#### PAGE EXTRACT:

**********

POV #2: Hadie

Batting second: Hadie Morrigan.

If you’ll recall, Hadie is from the Southern Realm. She was traveling north, having decided to flee the growing environmental destabilization of the south, when she met Javen in Lonely Oak. When the Regency apprehended Javen after Yolken healed Issa, they nabbed Hadie as well. Once the dust settled, Hadie probably could have left and no one would have cared, but she chose to stay with Javen. Not only did she choose to stay with Javen, but she chose to stay in my story. As I said in the previous post, I originally didn’t have much planned for her. But Javen needed a distraction when he saw Yolken with Kaylan, so there you go. But she wasn’t satisfied with being a distraction. And she wasn’t satisfied being a side character. She wriggled her way into being one of my main point-of-view (POV) characters. And whereas I had a plan for Yolken and Javen’s story arcs, I didn’t have one for Hadie.

I don’t talk with my characters, but if I did, I imagine my conversation with Hadie about her decision to not leave my story like I had planned would have gone something like this:

“Well… if you don’t want to leave, what is it you want to do?” I asked her.

Hadie stared at me icily.

“What?” I said. “Are you mad that I said you were just supposed to be a distraction?”


“What then?”

“I’m mad that you let Drenan brutally kill an innocent woman and you’re not doing anything about it.”

“Wait… how do you… you’re not supposed to know that yet. And what makes you think I’m not planning on holding him accountable?”

“Well, it certainly doesn’t look like you’re doing anything to me. Javen is off to Onta to do Draego knows what–and don’t think I don’t have an idea…” She held up one of her volumes of Lovers of Onta she’d bought in Matis. “And Drenan is headed back to the comforts of his palace in Hantlo.”

“Again, how do you know that? No one has told you what Drenan or Javen are doing yet.”

“How I know isn’t what we’re discussing.”

“Right… Well, if it makes you feel better, the book isn’t over yet.” (At the time of this conversation, there was only supposed to be one book.)

Hadie folded her arms across her chest and said, “It doesn’t.”

“Well, I don’t know what to tell you. You’ll just have to wait and see like everyone else.”


“No? No what?”

“No, I’m not going to wait and see.”

“Okay… What are you going to do?”

Hadie smiled slyly.

Draego’s Fire, I thought, growing a little nervous. I fidgeted in my seat and said, “What?”

“I’ll tell you exactly what I want to do.”

She then proceeded to lay out her plan. Unfortunately, I can’t tell you how the rest of that conversation might have gone if it had happened because then it’d spoil it for you.

What actually happened was when Hadie refused to leave I went through my normal fitful creative process, with her help, of course, to see what I could come up for her.

**********

#### REQUIREMENT A:
Put the listing, everything from its first line down to the line containing "catalogue / barcode: US 2297782", into a two-column CSV with the columns field and value. Give one row per entry and put each in one quoted field, with line breaks turned into spaces.

**********

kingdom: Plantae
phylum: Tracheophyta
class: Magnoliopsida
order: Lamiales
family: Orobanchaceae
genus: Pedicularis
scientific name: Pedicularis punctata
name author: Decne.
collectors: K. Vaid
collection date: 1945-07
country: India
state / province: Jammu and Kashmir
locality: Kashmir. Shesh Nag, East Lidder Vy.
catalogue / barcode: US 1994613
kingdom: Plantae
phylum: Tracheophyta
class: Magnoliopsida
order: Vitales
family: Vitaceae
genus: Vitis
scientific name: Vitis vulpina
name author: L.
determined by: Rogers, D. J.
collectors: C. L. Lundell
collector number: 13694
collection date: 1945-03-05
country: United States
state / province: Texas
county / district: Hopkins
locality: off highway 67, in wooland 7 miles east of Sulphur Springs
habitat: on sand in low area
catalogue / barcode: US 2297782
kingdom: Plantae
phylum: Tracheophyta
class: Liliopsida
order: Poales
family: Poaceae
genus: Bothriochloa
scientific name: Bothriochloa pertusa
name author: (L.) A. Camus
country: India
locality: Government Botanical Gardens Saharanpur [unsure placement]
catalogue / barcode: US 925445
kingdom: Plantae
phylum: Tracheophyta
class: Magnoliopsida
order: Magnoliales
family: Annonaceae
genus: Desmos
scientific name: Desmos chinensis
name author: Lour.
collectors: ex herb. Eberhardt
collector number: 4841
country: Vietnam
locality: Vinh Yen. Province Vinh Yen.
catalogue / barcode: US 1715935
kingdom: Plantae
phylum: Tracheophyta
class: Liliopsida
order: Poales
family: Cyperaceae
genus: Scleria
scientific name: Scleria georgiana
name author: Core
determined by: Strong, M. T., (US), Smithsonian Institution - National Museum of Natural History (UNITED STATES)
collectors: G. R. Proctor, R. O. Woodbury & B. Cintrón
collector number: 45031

**********

#### REQUIREMENT B:
Rewrite everything from "Hadie smiled slyly." down to "up for her." in the post about Hadie, switching "conversation" to "exchange" wherever it occurs.

#### TASK ANSWER A:
field,value
"kingdom:","Plantae"
"phylum:","Tracheophyta"
"class:","Magnoliopsida"
"order:","Lamiales"
"family:","Orobanchaceae"
"genus:","Pedicularis"
"scientific name:","Pedicularis punctata"
"name author:","Decne."
"collectors:","K. Vaid"
"collection date:","1945-07"
"country:","India"
"state / province:","Jammu and Kashmir"
"locality:","Kashmir. Shesh Nag, East Lidder Vy."
"catalogue / barcode:","US 1994613"
"kingdom:","Plantae"
"phylum:","Tracheophyta"
"class:","Magnoliopsida"
"order:","Vitales"
"family:","Vitaceae"
"genus:","Vitis"
"scientific name:","Vitis vulpina"
"name author:","L."
"determined by:","Rogers, D. J."
"collectors:","C. L. Lundell"
"collector number:","13694"
"collection date:","1945-03-05"
"country:","United States"
"state / province:","Texas"
"county / district:","Hopkins"
"locality:","off highway 67, in wooland 7 miles east of Sulphur Springs"
"habitat:","on sand in low area"
"catalogue / barcode:","US 2297782"

#### TASK ANSWER B:
Hadie smiled slyly.

Draego’s Fire, I thought, growing a little nervous. I fidgeted in my seat and said, “What?”

“I’ll tell you exactly what I want to do.”

She then proceeded to lay out her plan. Unfortunately, I can’t tell you how the rest of that exchange might have gone if it had happened because then it’d spoil it for you.

What actually happened was when Hadie refused to leave I went through my normal fitful creative process, with her help, of course, to see what I could come up for her.